Ascend: Agent Orchestration Daemon | Vitalii Serbyn

The Challenge

Running 4 production projects simultaneously created a scaling problem. Manual context-switching between repositories, deployment pipelines, and monitoring systems consumed hours daily. Standard automation tools (scripts, cron jobs) lacked the judgment to handle edge cases - they either did too much or too little.

The core question: how do you give AI agents enough autonomy to be useful while maintaining enough control to be safe?

Architecture

Ascend uses a layered architecture where every agent action flows through a trust and policy evaluation pipeline.

Agent Runtime

Each agent is a Python process with an async event loop (aiohttp), running in either subprocess or tmux sessions depending on trust level. Agents declare their capabilities, required permissions, and trust level in YAML configuration files.
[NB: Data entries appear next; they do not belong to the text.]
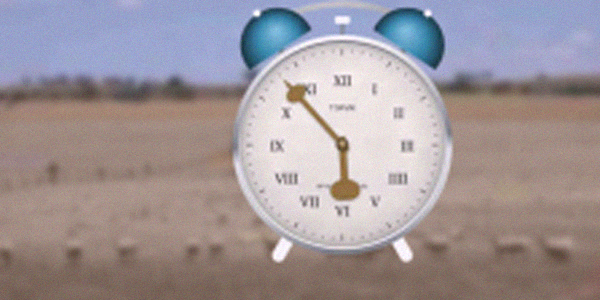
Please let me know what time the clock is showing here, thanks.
5:53
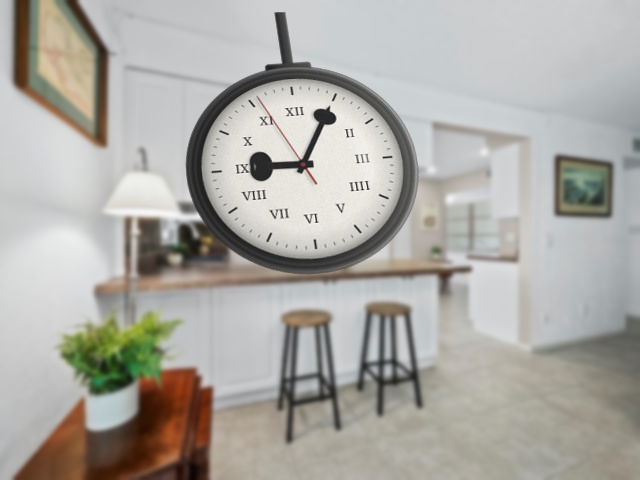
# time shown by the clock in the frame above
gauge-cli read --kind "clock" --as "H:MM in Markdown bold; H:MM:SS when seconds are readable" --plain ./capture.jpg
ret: **9:04:56**
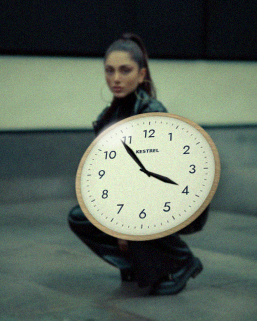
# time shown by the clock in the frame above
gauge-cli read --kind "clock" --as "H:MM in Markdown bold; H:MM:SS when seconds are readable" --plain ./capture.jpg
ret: **3:54**
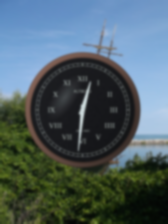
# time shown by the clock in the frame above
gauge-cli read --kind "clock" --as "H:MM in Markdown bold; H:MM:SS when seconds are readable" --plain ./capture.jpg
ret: **12:31**
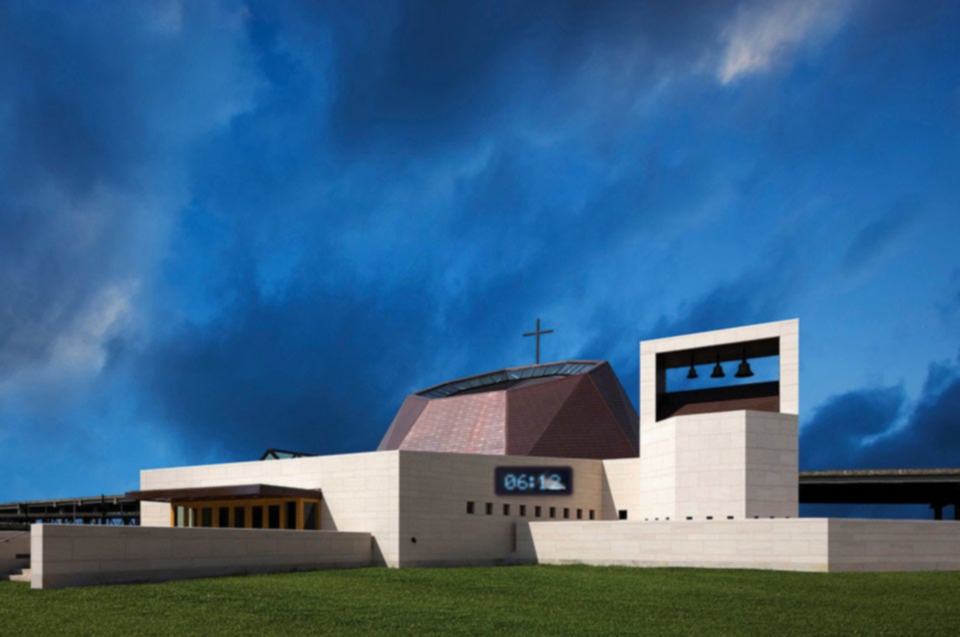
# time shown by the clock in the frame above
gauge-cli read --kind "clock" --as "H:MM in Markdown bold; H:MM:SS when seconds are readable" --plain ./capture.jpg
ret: **6:12**
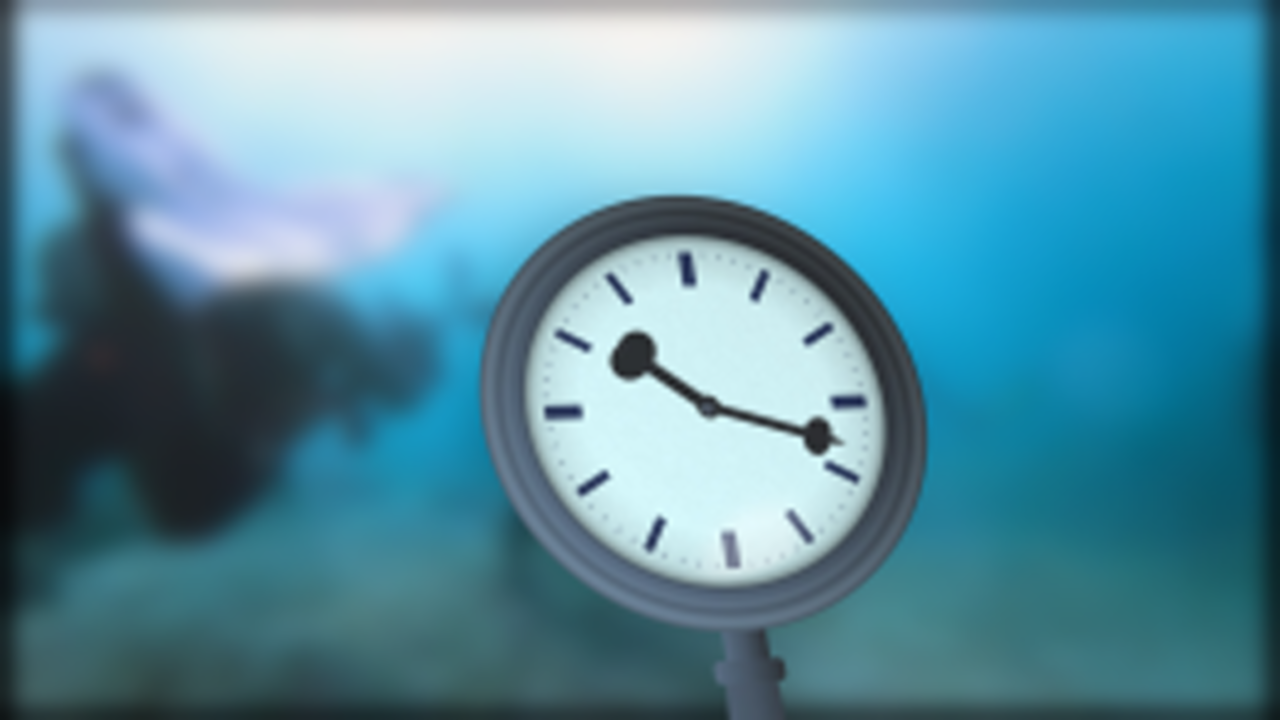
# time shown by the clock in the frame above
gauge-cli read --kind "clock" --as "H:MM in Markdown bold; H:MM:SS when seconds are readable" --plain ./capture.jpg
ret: **10:18**
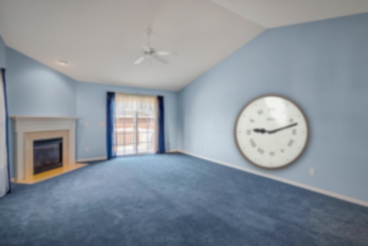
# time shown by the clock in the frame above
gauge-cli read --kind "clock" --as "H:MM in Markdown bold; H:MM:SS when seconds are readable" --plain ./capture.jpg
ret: **9:12**
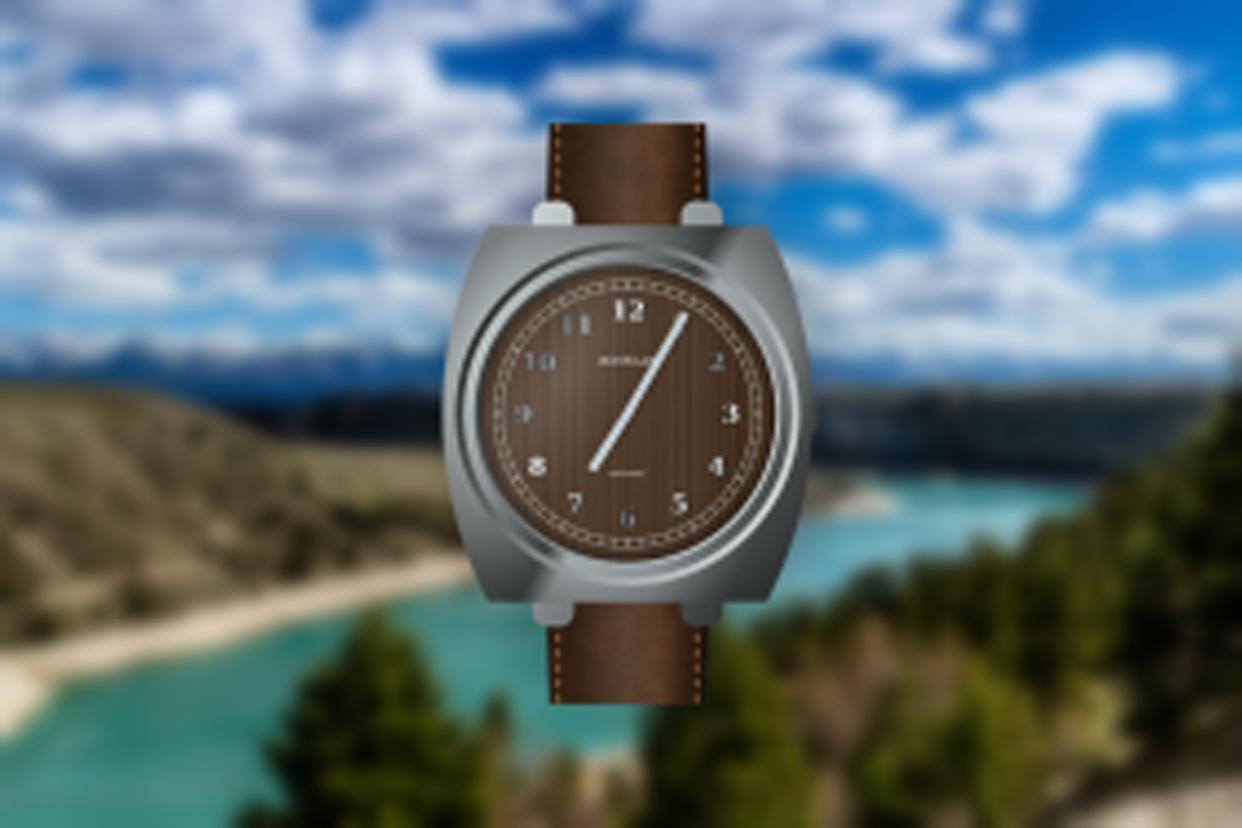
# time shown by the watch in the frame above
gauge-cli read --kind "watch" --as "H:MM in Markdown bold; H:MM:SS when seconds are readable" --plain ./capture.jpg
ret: **7:05**
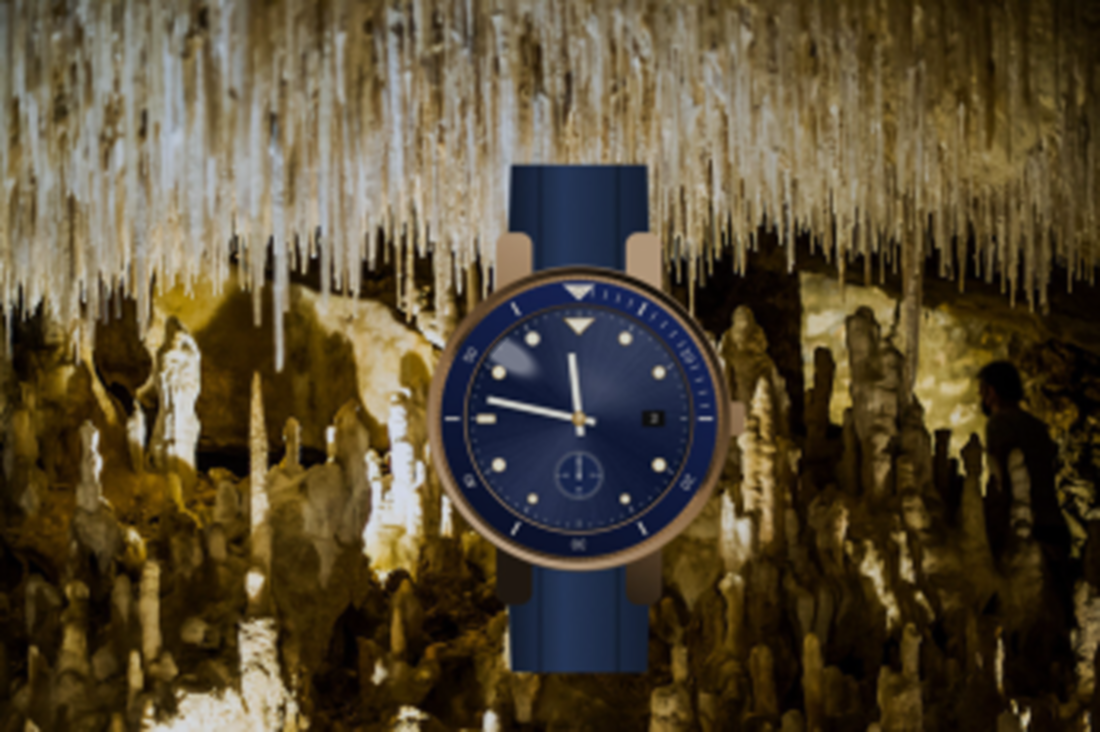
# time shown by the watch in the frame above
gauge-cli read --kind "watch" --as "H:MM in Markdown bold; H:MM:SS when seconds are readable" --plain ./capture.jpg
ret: **11:47**
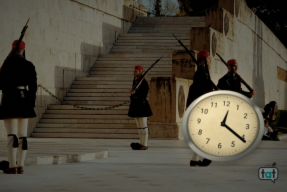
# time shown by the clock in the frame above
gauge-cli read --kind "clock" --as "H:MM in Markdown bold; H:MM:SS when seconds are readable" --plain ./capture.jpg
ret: **12:21**
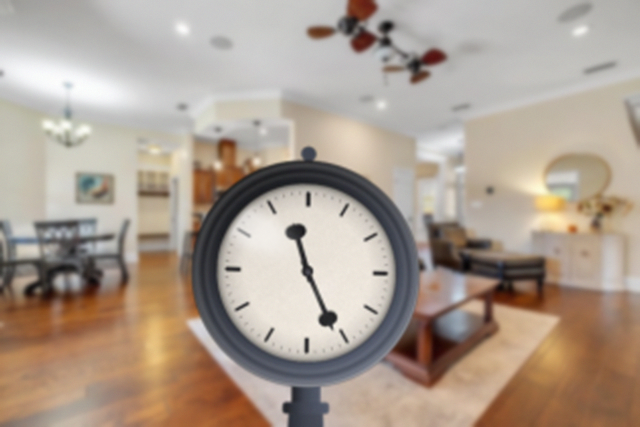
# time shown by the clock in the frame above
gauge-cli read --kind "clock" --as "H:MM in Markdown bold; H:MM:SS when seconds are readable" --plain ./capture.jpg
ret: **11:26**
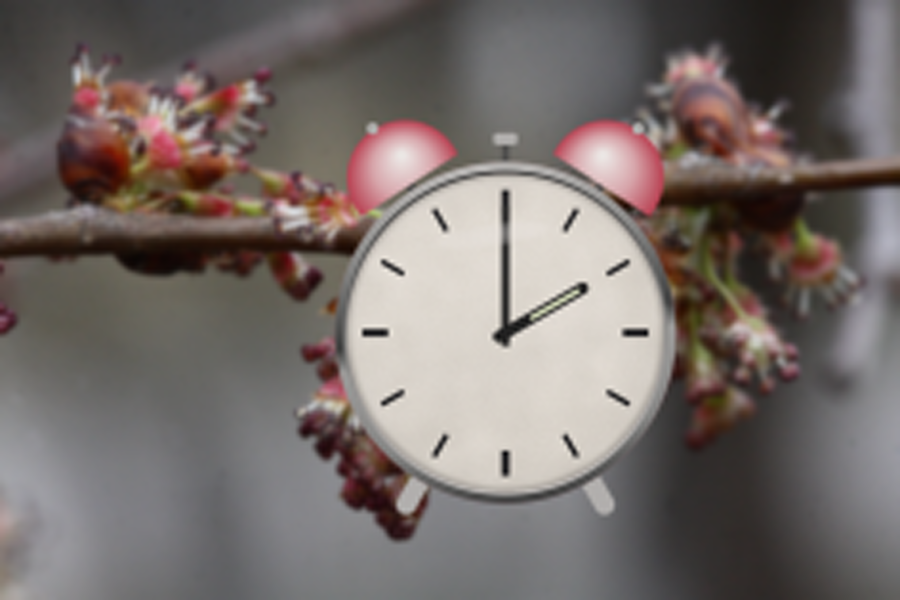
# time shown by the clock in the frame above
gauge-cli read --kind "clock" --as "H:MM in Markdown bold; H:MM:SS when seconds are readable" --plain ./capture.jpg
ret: **2:00**
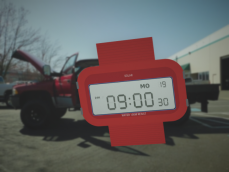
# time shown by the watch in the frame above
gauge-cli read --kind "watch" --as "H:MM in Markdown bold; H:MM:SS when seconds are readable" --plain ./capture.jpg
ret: **9:00:30**
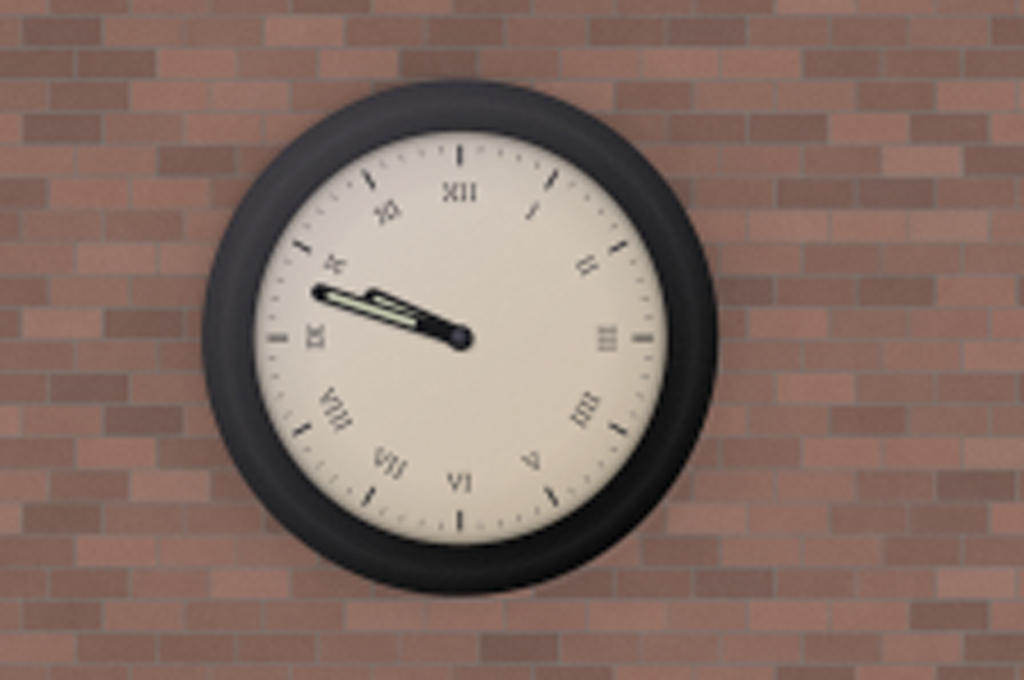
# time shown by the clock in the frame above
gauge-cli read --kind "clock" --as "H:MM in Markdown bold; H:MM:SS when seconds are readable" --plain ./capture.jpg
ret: **9:48**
The runtime evaluates each action request against the agent's trust level and applicable policies before execution.

Agents span the full operational lifecycle: morning_briefing generates daily digests, health_monitor runs endpoint checks, pr_comment_watcher and code_review_screener handle PR review, dependabot_merger auto-merges safe dependency updates, incident_triage classifies Sentry errors, client_report generates weekly status reports, and dev_planner creates prioritized daily work plans.

Trust Levels (L0-L4)

L0 - Observer: Read-only access. Can query systems, read logs, fetch metrics. Cannot modify anything. Runs as subprocess.
L1 - Contributor: Can draft content, post PR comments, and propose changes — but execution requires human approval.
L2 - Trusted: Can auto-execute within policy boundaries with notification. Handles health checks, dependency merges, and test runs.
L3 - Senior: Cross-project workflows without human approval. Manages routine deployments, monitoring alerts, and coordinated updates across repositories.
L4 - Architect: System-level changes with full audit trail. Reserved for the meta-orchestrator that coordinates other agents and handles novel situations.

Policy Engine

Policies are defined in YAML and evaluated at runtime. Each policy specifies:

Scope: Which agents and actions it applies to
Conditions: When the policy is active (time windows, system state, cost thresholds)
Constraints: What limits apply (rate limits, cost budgets, resource boundaries)
Escalation: What happens when an action exceeds policy bounds

Cost Controls

Every agent action has a cost estimate. The system tracks cumulative daily/weekly/monthly costs and enforces budgets at the policy level. When an agent approaches its budget limit, it automatically downgrades to a lower trust level (e.g., L3 → L1) rather than stopping entirely.

Results

After iterative development across 12+ sprints:

19 agents built, 12 operating at mature trust levels (L2+)
4 production projects managed: code review, deployments, monitoring, client reports
~2 hours/day of manual work automated: cross-project status checks, PR screening, dependency merges, client report generation, deployment monitoring
Zero unauthorized actions: the trust/policy system catches and blocks every out-of-bounds request
Agent costs under $1/month: script-based agents (health checks, test runners) cost $0; LLM-powered agents average ~$0.02-0.05 per run

Key Learnings

Start at L0, earn L1. Every agent begins as an Observer. Promotion to Contributor requires demonstrated reliability, not upfront trust. This approach caught several agent bugs during the observation phase that would have caused problems at higher trust levels.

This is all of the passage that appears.